Exercise prompt — For the entries that follow, say how many lines hold the string "사용하는", with nothing else in the reply.

Stored data entries:
◇ ◇ ◇ ◇ ◇ ◇ ◇

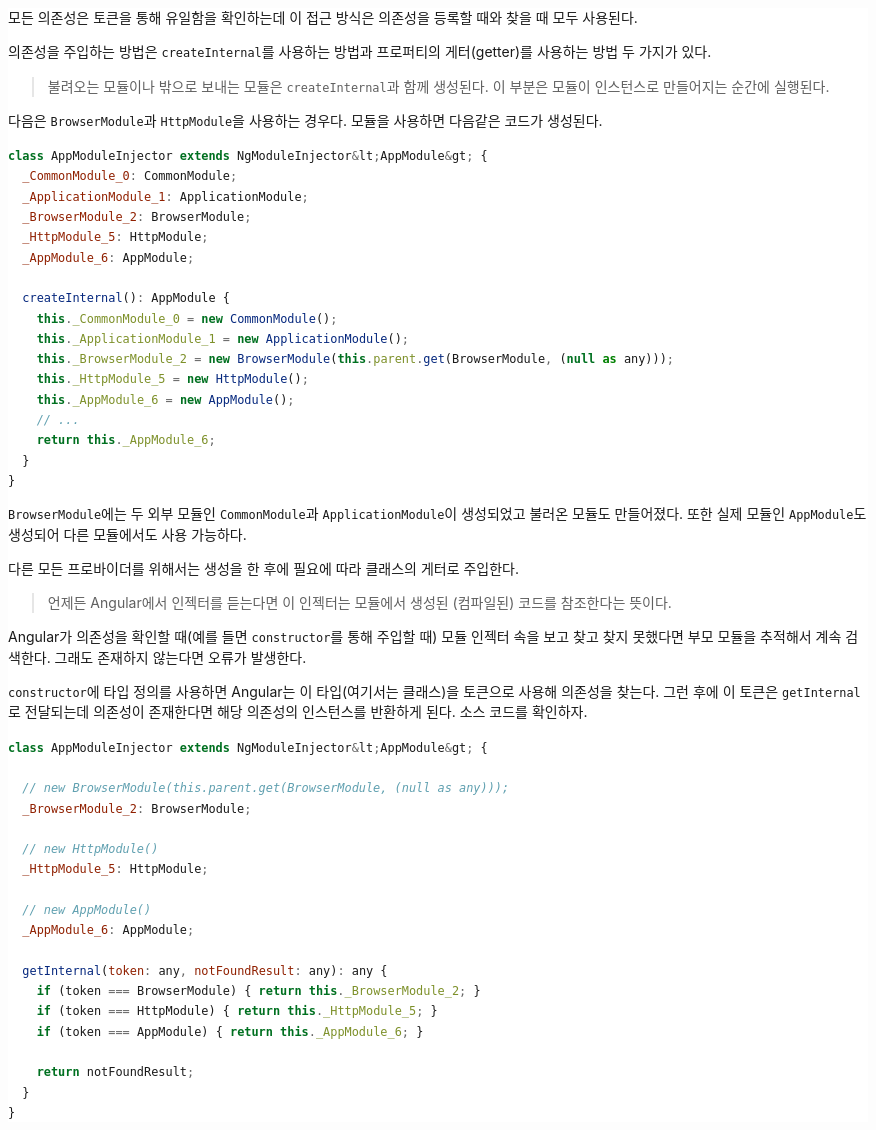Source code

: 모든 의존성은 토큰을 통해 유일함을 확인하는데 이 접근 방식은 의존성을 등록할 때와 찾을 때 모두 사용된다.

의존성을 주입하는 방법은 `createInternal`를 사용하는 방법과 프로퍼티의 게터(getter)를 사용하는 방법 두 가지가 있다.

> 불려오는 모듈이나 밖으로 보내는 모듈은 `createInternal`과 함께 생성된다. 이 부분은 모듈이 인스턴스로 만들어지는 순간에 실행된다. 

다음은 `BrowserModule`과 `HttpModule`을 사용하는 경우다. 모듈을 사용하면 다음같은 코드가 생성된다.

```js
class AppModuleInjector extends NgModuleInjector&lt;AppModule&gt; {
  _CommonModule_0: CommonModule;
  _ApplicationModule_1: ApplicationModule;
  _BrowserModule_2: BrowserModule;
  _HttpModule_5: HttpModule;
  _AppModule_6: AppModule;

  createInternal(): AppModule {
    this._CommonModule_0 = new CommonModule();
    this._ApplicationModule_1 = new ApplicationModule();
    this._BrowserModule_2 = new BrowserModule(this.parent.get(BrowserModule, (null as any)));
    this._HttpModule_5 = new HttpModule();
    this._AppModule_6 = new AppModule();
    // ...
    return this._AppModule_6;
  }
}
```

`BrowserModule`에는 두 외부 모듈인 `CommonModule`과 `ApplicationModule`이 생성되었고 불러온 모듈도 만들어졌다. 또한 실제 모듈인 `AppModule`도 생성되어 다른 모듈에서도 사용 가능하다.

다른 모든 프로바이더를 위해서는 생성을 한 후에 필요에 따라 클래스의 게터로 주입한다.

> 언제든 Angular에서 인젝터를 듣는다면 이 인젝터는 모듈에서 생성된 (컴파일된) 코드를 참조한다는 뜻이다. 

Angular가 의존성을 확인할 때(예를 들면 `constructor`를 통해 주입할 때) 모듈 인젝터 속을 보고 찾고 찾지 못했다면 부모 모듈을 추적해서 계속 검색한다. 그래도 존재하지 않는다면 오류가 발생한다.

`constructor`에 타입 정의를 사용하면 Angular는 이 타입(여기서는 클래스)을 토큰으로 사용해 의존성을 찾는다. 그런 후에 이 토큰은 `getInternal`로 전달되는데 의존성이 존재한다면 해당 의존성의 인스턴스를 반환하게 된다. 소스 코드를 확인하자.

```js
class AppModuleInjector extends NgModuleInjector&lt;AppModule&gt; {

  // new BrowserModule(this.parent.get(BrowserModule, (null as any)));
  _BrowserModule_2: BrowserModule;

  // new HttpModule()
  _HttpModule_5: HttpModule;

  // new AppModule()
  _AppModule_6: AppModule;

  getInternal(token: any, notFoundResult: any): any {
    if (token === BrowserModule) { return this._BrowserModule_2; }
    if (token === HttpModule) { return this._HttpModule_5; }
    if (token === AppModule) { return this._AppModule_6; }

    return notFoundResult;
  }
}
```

◇ ◇ ◇ ◇ ◇ ◇ ◇

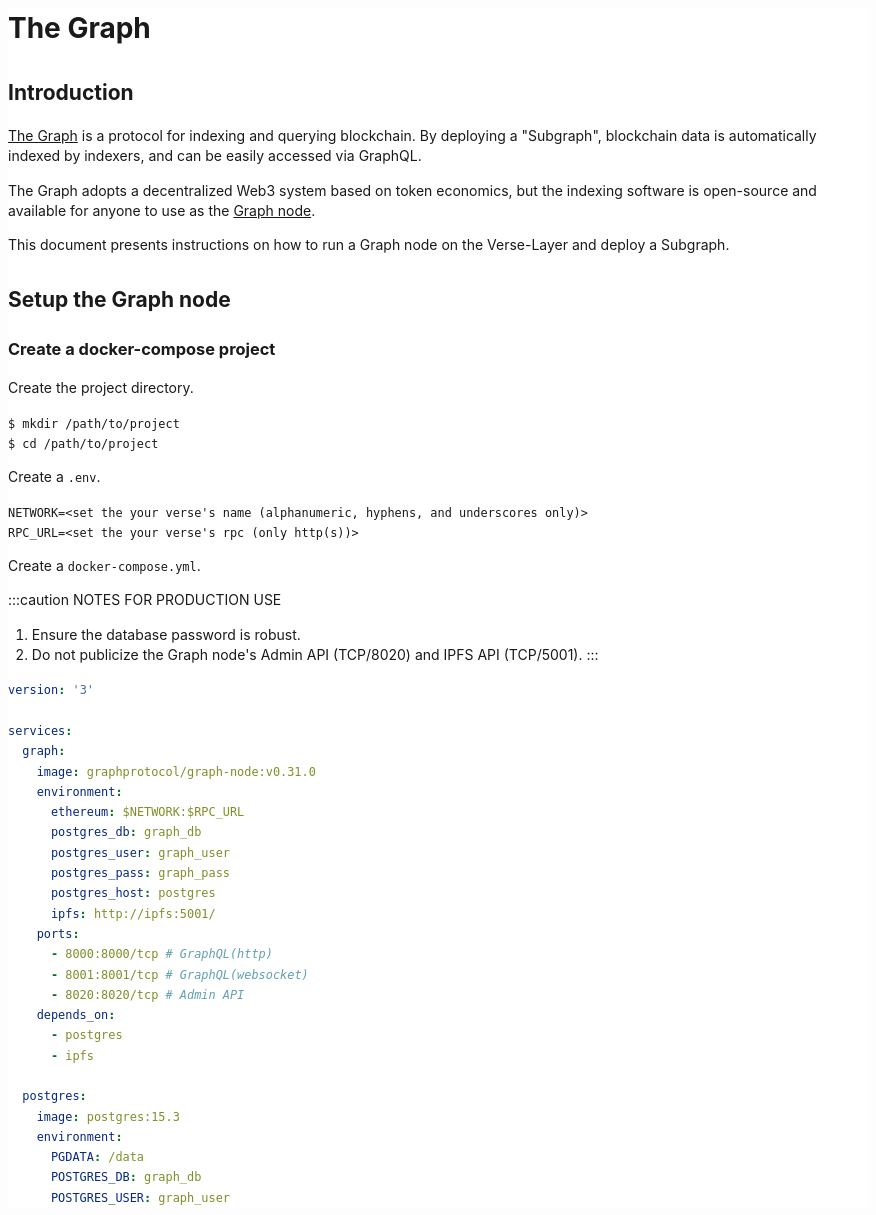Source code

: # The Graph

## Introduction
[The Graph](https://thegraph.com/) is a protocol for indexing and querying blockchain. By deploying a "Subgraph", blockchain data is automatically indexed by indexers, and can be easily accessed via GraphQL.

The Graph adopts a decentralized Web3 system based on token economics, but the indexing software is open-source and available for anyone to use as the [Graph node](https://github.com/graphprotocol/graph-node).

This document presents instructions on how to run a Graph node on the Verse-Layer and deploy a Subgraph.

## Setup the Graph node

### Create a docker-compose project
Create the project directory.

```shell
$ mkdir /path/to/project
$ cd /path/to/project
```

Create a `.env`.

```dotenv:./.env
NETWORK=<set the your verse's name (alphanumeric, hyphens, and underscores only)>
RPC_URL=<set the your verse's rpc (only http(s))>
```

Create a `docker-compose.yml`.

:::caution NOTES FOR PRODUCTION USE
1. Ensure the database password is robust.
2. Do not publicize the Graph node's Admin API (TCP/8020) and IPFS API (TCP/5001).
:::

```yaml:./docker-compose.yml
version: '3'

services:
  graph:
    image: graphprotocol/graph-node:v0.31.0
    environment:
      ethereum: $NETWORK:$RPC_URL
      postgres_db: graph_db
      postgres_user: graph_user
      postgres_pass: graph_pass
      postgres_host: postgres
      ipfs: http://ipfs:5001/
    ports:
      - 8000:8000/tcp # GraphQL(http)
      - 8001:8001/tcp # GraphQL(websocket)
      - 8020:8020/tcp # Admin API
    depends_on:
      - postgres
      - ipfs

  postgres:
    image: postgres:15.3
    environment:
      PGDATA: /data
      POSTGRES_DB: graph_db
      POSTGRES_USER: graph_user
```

◇ ◇ ◇ ◇ ◇ ◇ ◇

Output below — 2